The data is not operational, it is historical. This is built to support
advanced reporting interfaces. The data is loaded offline on a schedule and
is generally not streamed in real time in any way. This means that load times
are less important than read times. It also means there will be a lot of data,
distribution of keys is important in order to take advantage of the distributed
nature of key value stores. Structures that put all of the data into one list
are not a good choice.

3) When and how will the data be accessed?
The data is accessed in "real time", people are seeing loaders, it needs to be
fast. The less requests we have to do the better because network latency is our
enemy here and our data backend is written in C. The less processing of data we 
have to do to get our results in a usable state the better.

Given these requirements there are a few conclusions
1) Do things in bulk where it's possible
It's faster to deal with a 1Kb string than to deal with 1024 1 byte strings

2) Do things with the least number of keys that still provide "distribution"
Pretend every key lookup is lost revenue, this is close to the truth

3) Do things directly rather than with indirection
The benefits of indirection are often overshadowed by the overhead involved
in multi-stage processes, especially across networks. A corollary to this is
do things in one place only.

------------------------------------------------------

The partitioned storage strategy is as good as we can do

No duplication of data. The partitioning splits the set of rows into 
non-overlapping subsets. This ensures that we aren't wasting space in 
our in-memory system. It also ensures that we don't waste load or read 
time on duplicate data.

Partitioning creates *just* the right amount of keys. The same as the
cross product of all of the values of the fields we are partitioning. For 
instance if we are partitioning on 3 fields each with a cardinality of 100 
then the total number of keys we'll create is 1,000,000. This means lookups 
can be distributed as soon as we have a single partition field.

Exact matching across all partitions in constant time. If we're looking
for rows and we know the values of all of our partitions ahead of time then
we can get the entire set of rows we care about in just 1 key look up.

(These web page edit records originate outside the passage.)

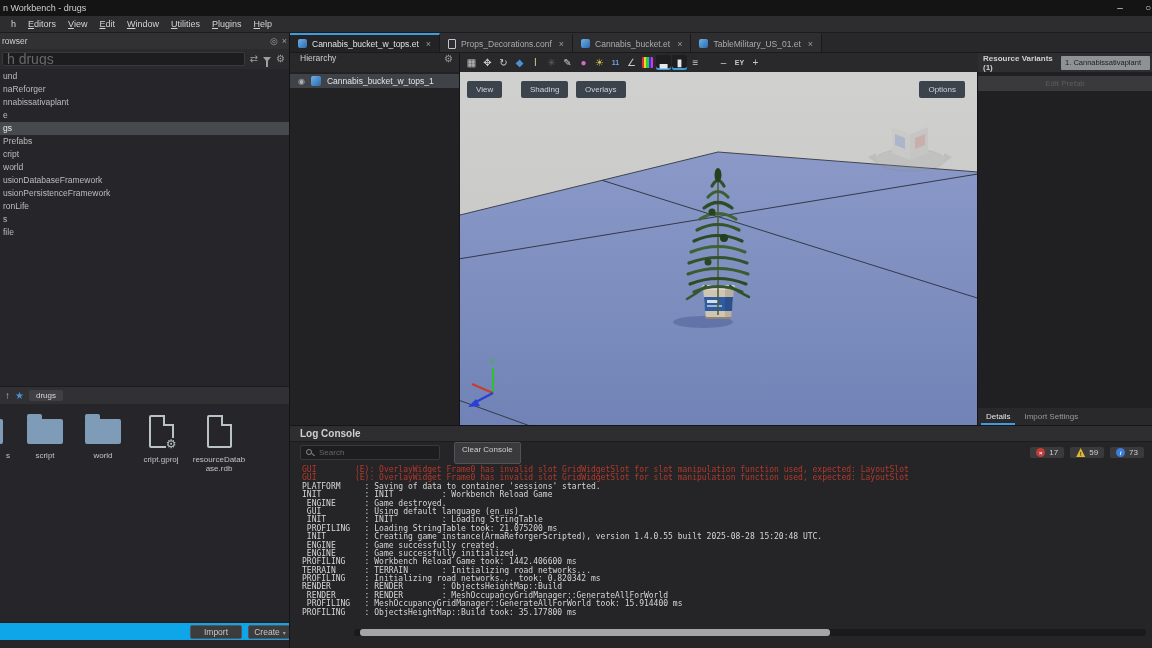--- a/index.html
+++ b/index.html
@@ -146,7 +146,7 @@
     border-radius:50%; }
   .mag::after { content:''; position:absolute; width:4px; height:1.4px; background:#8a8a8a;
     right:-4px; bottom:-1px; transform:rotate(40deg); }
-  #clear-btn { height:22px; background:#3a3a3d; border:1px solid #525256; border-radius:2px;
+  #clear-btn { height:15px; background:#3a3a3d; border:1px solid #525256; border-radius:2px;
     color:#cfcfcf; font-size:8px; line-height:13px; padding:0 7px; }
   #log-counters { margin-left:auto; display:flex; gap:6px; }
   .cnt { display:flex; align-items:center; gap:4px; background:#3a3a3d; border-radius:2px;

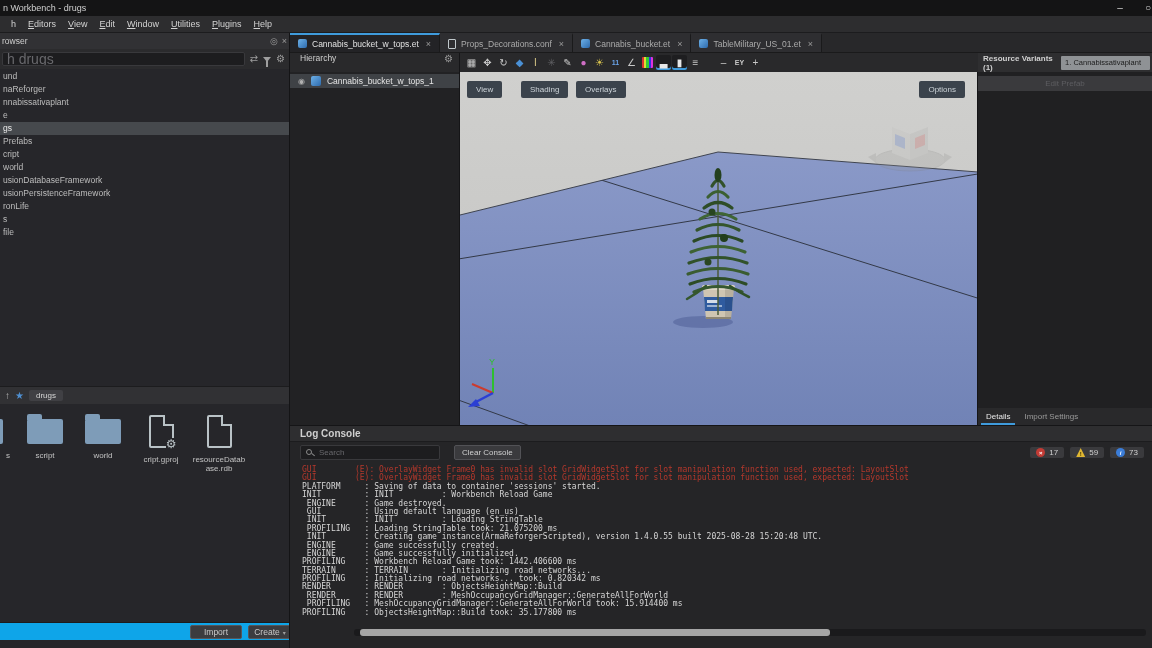--- a/index.html
+++ b/index.html
@@ -265,7 +265,7 @@
 
         <div class="file-item gproj">
           <div class="ficon"></div>
-          <div class="flabel">cript.gproj</div>
+          <div class="flabel">addon.gproj</div>
         </div>
 
         <div class="file-item page">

This also means that if we're looking for two exact matches we can do this
in 2 key lookups. This is as good as we can get without duplicating data or
creating more indirection to store multiple keys with a single row.

In this sense, the partitioned storage strategy is optimal for many cases
where exact matches are necessary. Range matches can be synthesized using
exact matches by simply asking for one exact match for each value in some
specified range of values.